Write out every line of the records below word for word, leaving out the pictures.

>> BEGIN Dataset content

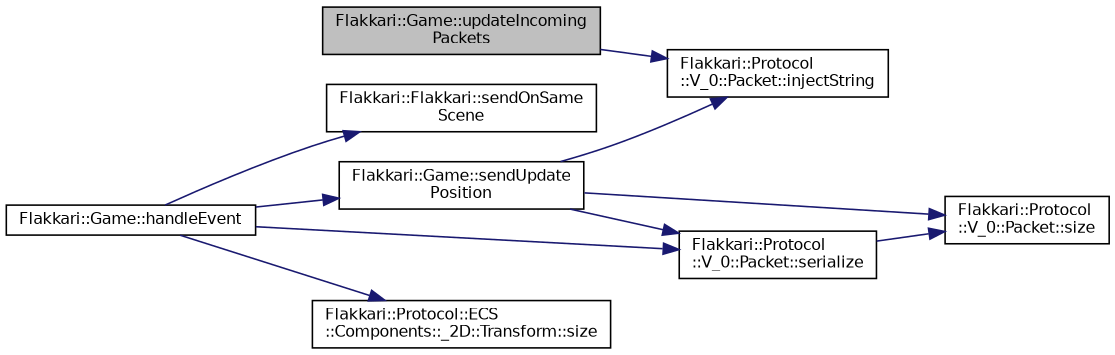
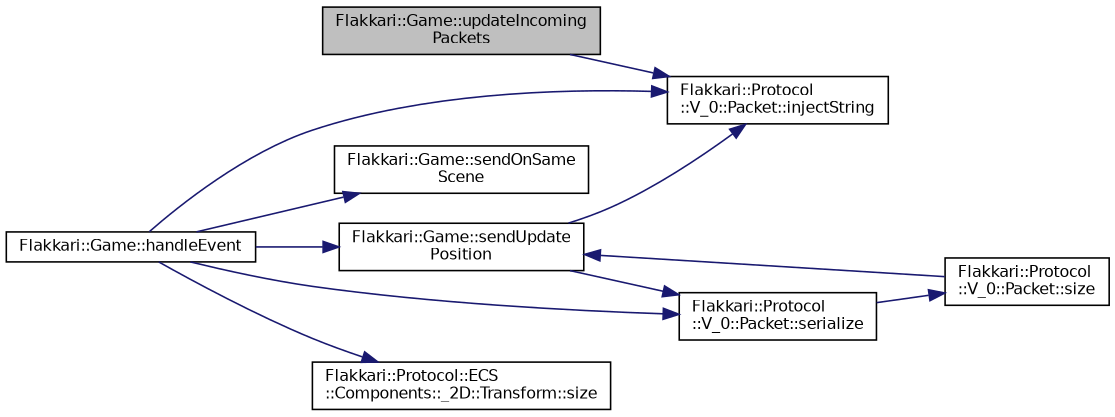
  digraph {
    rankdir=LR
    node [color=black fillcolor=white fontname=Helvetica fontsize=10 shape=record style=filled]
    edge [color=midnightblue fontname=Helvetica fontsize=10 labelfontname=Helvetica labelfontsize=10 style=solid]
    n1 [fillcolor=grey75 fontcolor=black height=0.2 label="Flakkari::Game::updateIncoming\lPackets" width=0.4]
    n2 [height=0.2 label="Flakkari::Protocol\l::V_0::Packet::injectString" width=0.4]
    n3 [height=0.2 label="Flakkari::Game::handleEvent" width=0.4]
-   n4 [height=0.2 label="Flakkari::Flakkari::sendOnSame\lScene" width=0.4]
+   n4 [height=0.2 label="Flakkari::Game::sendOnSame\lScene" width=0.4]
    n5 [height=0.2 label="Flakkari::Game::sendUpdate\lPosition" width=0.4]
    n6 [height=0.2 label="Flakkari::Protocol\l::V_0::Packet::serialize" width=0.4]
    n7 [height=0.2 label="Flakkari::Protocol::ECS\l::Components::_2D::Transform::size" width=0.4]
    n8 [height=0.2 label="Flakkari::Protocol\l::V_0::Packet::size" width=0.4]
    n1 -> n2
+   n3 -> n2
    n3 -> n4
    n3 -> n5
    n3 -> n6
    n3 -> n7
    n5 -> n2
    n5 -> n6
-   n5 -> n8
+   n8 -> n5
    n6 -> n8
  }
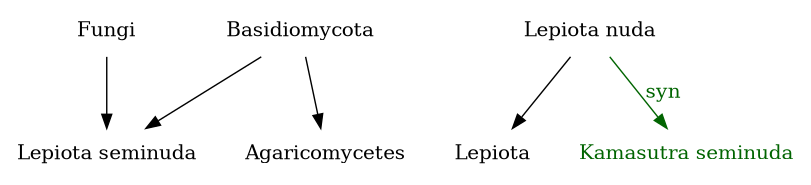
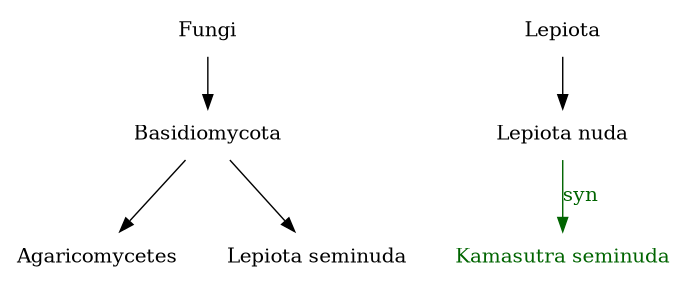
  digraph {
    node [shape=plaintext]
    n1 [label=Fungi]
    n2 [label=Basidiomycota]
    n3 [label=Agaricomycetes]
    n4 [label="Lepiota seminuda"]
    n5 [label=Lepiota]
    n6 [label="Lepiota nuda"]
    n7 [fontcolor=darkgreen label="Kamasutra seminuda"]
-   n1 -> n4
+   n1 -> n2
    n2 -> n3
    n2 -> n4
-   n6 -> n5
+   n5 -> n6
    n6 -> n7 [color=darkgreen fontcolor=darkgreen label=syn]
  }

>> END Dataset content

- Output for this task -
  digraph {
    rankdir=LR
    node [color=black fillcolor=white fontname=Helvetica fontsize=10 shape=record style=filled]
    edge [color=midnightblue fontname=Helvetica fontsize=10 labelfontname=Helvetica labelfontsize=10 style=solid]
    n1 [fillcolor=grey75 fontcolor=black height=0.2 label="Flakkari::Game::updateIncoming\lPackets" width=0.4]
    n2 [height=0.2 label="Flakkari::Protocol\l::V_0::Packet::injectString" width=0.4]
    n3 [height=0.2 label="Flakkari::Game::handleEvent" width=0.4]
-   n4 [height=0.2 label="Flakkari::Flakkari::sendOnSame\lScene" width=0.4]
+   n4 [height=0.2 label="Flakkari::Game::sendOnSame\lScene" width=0.4]
    n5 [height=0.2 label="Flakkari::Game::sendUpdate\lPosition" width=0.4]
    n6 [height=0.2 label="Flakkari::Protocol\l::V_0::Packet::serialize" width=0.4]
    n7 [height=0.2 label="Flakkari::Protocol::ECS\l::Components::_2D::Transform::size" width=0.4]
    n8 [height=0.2 label="Flakkari::Protocol\l::V_0::Packet::size" width=0.4]
    n1 -> n2
+   n3 -> n2
    n3 -> n4
    n3 -> n5
    n3 -> n6
    n3 -> n7
    n5 -> n2
    n5 -> n6
-   n5 -> n8
+   n8 -> n5
    n6 -> n8
  }
  digraph {
    node [shape=plaintext]
    n1 [label=Fungi]
    n2 [label=Basidiomycota]
    n3 [label=Agaricomycetes]
    n4 [label="Lepiota seminuda"]
    n5 [label=Lepiota]
    n6 [label="Lepiota nuda"]
    n7 [fontcolor=darkgreen label="Kamasutra seminuda"]
-   n1 -> n4
+   n1 -> n2
    n2 -> n3
    n2 -> n4
-   n6 -> n5
+   n5 -> n6
    n6 -> n7 [color=darkgreen fontcolor=darkgreen label=syn]
  }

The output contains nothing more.